## OBJECTIVE
Copy out everything in the items from the line containing "scientific name: Cirsium arvense" down to the line containing "genus: Trithemis", including both of those lines.

## DATASET CONTENT
+---+

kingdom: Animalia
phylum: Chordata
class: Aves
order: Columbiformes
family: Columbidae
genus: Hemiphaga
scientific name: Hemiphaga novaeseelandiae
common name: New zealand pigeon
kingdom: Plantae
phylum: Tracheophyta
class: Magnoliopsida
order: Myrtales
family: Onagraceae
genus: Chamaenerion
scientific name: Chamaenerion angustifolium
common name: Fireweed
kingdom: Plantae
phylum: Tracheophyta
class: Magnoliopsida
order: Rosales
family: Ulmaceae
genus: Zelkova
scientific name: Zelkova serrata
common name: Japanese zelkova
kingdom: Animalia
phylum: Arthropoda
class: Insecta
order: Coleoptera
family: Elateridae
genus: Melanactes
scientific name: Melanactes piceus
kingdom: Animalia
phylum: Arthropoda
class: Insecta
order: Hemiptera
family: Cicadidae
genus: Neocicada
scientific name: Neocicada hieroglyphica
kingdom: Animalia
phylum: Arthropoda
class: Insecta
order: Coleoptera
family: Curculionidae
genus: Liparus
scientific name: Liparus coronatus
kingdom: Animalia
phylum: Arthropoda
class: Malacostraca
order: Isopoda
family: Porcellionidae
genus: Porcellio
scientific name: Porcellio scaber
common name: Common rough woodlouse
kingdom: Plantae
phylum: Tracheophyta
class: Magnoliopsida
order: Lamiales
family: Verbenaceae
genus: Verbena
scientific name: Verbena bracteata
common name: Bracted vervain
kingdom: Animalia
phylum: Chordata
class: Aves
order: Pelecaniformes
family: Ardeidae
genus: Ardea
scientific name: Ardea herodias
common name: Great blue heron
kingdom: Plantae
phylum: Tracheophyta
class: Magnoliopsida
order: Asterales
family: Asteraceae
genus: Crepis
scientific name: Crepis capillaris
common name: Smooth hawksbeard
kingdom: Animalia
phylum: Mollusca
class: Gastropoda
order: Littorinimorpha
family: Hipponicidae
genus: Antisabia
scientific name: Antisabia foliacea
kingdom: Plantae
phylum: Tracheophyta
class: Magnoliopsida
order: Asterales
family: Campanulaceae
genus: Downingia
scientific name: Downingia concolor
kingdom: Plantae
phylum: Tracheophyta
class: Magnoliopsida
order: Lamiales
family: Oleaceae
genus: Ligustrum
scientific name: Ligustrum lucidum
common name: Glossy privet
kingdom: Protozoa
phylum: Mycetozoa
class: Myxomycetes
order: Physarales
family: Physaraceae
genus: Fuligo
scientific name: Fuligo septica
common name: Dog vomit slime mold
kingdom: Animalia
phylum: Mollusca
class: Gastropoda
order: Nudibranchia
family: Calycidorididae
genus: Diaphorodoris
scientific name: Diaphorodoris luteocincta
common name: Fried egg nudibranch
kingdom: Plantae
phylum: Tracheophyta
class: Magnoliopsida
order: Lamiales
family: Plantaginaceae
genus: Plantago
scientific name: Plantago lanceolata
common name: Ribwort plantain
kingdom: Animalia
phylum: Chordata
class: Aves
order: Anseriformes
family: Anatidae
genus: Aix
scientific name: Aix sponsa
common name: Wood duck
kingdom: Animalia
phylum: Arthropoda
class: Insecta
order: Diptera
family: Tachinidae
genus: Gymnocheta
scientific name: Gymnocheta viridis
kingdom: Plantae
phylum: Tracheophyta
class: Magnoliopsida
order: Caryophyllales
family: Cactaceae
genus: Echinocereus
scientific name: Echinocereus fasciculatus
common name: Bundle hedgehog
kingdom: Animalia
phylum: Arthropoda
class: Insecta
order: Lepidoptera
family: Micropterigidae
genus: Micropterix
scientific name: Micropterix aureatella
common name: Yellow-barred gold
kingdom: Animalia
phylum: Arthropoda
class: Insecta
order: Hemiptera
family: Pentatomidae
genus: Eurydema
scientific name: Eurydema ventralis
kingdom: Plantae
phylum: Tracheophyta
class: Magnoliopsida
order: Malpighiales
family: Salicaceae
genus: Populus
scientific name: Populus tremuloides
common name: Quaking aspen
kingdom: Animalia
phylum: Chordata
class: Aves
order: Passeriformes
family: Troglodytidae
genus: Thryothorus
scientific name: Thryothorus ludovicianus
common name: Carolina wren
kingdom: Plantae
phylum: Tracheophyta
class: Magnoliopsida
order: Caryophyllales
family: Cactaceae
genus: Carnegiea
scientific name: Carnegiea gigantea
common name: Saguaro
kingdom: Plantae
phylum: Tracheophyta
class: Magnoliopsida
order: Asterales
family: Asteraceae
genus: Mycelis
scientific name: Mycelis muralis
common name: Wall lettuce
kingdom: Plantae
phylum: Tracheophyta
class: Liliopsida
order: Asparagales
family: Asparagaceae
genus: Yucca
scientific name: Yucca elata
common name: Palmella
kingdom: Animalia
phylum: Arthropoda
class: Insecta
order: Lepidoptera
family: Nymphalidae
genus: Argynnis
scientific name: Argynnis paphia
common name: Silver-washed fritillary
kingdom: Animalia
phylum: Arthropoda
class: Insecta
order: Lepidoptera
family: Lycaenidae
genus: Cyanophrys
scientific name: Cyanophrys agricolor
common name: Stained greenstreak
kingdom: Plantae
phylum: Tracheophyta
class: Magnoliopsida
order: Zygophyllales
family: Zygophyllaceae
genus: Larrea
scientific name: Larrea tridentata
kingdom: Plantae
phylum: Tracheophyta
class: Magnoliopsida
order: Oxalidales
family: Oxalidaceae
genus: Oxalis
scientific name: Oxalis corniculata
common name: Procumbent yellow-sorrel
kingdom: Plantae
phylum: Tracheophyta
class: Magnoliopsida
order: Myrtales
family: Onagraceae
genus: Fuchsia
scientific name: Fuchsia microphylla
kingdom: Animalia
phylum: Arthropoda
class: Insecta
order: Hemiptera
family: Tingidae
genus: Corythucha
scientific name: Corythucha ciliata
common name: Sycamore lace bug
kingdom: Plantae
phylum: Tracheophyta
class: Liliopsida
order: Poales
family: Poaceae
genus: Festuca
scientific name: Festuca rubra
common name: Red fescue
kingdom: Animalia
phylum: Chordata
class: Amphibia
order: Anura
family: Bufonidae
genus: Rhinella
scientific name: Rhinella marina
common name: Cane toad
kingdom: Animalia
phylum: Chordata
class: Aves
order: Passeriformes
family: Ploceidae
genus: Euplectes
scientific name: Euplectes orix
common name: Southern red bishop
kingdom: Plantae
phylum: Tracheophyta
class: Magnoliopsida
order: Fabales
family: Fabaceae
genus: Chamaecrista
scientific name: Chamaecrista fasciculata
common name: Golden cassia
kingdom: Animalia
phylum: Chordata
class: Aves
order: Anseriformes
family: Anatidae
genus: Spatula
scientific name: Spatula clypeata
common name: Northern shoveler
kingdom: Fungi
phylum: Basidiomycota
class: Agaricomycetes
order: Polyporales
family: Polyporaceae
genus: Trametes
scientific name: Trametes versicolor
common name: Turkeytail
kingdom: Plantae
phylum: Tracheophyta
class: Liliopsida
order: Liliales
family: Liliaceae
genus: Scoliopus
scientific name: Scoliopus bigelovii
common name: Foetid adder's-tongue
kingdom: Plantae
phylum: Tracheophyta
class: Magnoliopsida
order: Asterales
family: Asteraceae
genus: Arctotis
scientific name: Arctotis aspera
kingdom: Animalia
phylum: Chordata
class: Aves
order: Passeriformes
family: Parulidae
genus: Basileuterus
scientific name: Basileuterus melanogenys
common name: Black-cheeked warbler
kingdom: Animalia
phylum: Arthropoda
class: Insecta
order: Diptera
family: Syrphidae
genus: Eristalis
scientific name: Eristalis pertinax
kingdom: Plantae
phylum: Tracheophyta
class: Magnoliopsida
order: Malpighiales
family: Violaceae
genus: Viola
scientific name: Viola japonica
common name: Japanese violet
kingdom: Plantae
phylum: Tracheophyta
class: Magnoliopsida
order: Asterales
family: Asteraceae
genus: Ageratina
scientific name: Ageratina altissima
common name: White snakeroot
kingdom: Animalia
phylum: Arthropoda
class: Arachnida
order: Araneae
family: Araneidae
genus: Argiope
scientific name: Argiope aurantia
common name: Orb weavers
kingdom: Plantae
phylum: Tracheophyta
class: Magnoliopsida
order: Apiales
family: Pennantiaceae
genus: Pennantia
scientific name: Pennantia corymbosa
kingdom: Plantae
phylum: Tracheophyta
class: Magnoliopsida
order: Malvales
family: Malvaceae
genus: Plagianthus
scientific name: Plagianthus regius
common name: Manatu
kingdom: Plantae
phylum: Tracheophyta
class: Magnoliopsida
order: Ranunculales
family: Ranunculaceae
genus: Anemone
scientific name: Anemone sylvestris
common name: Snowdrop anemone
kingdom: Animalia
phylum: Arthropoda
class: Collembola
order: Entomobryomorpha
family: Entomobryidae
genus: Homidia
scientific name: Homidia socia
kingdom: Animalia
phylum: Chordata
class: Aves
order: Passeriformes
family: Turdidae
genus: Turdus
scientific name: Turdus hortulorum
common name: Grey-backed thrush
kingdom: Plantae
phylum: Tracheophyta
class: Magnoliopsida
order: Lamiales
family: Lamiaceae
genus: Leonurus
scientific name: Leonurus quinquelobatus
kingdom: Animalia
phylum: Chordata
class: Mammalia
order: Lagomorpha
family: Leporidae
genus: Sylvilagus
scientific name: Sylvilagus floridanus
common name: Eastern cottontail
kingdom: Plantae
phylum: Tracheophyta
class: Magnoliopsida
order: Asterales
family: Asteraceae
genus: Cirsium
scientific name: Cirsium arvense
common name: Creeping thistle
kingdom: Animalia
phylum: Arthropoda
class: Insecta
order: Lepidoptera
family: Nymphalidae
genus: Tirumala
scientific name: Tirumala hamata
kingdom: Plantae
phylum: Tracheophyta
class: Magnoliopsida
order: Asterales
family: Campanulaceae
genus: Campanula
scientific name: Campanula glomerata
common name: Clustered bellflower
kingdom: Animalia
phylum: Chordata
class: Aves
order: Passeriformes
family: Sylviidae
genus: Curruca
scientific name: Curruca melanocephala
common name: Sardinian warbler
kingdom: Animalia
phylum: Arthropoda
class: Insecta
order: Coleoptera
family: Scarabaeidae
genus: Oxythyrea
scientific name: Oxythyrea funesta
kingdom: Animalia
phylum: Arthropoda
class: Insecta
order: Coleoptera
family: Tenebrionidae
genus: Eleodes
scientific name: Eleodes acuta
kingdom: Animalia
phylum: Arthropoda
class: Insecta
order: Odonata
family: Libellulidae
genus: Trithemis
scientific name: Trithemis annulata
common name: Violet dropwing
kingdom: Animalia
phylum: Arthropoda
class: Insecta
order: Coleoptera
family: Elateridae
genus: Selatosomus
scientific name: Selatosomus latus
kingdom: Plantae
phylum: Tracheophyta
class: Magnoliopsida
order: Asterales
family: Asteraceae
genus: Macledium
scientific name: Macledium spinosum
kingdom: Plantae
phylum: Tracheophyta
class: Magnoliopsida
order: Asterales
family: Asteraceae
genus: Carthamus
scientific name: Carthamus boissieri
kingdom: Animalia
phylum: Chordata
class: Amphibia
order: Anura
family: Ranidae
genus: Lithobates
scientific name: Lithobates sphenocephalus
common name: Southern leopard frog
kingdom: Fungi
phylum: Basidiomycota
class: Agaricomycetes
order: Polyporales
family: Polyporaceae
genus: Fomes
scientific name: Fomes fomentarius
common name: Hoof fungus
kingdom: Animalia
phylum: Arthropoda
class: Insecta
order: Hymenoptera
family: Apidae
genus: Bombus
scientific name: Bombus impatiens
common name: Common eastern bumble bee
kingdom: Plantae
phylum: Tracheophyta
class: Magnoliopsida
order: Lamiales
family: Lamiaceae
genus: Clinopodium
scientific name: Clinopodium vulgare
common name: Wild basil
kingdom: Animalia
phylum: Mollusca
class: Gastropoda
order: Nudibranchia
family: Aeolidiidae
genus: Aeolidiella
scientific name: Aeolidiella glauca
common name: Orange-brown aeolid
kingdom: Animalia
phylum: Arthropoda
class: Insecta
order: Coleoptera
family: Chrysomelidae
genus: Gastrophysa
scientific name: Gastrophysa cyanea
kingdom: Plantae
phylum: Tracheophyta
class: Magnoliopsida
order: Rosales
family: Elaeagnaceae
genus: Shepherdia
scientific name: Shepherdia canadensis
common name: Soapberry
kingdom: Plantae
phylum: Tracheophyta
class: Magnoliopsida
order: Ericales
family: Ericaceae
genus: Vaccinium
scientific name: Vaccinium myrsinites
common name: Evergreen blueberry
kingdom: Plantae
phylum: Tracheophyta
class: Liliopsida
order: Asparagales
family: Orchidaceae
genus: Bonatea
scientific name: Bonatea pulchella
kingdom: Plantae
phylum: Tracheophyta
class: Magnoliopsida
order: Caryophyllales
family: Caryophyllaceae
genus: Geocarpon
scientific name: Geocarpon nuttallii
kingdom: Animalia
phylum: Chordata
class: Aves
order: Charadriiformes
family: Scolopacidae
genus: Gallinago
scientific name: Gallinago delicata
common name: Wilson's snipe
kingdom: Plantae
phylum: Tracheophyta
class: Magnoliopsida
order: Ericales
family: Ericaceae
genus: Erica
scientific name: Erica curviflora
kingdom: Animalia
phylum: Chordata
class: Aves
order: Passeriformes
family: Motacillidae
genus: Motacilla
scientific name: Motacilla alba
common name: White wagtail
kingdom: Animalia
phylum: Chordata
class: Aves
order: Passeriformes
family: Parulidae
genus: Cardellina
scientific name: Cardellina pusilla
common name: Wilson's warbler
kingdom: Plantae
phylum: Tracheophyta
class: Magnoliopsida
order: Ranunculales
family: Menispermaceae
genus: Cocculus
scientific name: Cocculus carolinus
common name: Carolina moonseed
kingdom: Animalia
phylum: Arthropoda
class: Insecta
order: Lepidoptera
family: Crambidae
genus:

+---+

## FINISHED TASK
scientific name: Cirsium arvense
common name: Creeping thistle
kingdom: Animalia
phylum: Arthropoda
class: Insecta
order: Lepidoptera
family: Nymphalidae
genus: Tirumala
scientific name: Tirumala hamata
kingdom: Plantae
phylum: Tracheophyta
class: Magnoliopsida
order: Asterales
family: Campanulaceae
genus: Campanula
scientific name: Campanula glomerata
common name: Clustered bellflower
kingdom: Animalia
phylum: Chordata
class: Aves
order: Passeriformes
family: Sylviidae
genus: Curruca
scientific name: Curruca melanocephala
common name: Sardinian warbler
kingdom: Animalia
phylum: Arthropoda
class: Insecta
order: Coleoptera
family: Scarabaeidae
genus: Oxythyrea
scientific name: Oxythyrea funesta
kingdom: Animalia
phylum: Arthropoda
class: Insecta
order: Coleoptera
family: Tenebrionidae
genus: Eleodes
scientific name: Eleodes acuta
kingdom: Animalia
phylum: Arthropoda
class: Insecta
order: Odonata
family: Libellulidae
genus: Trithemis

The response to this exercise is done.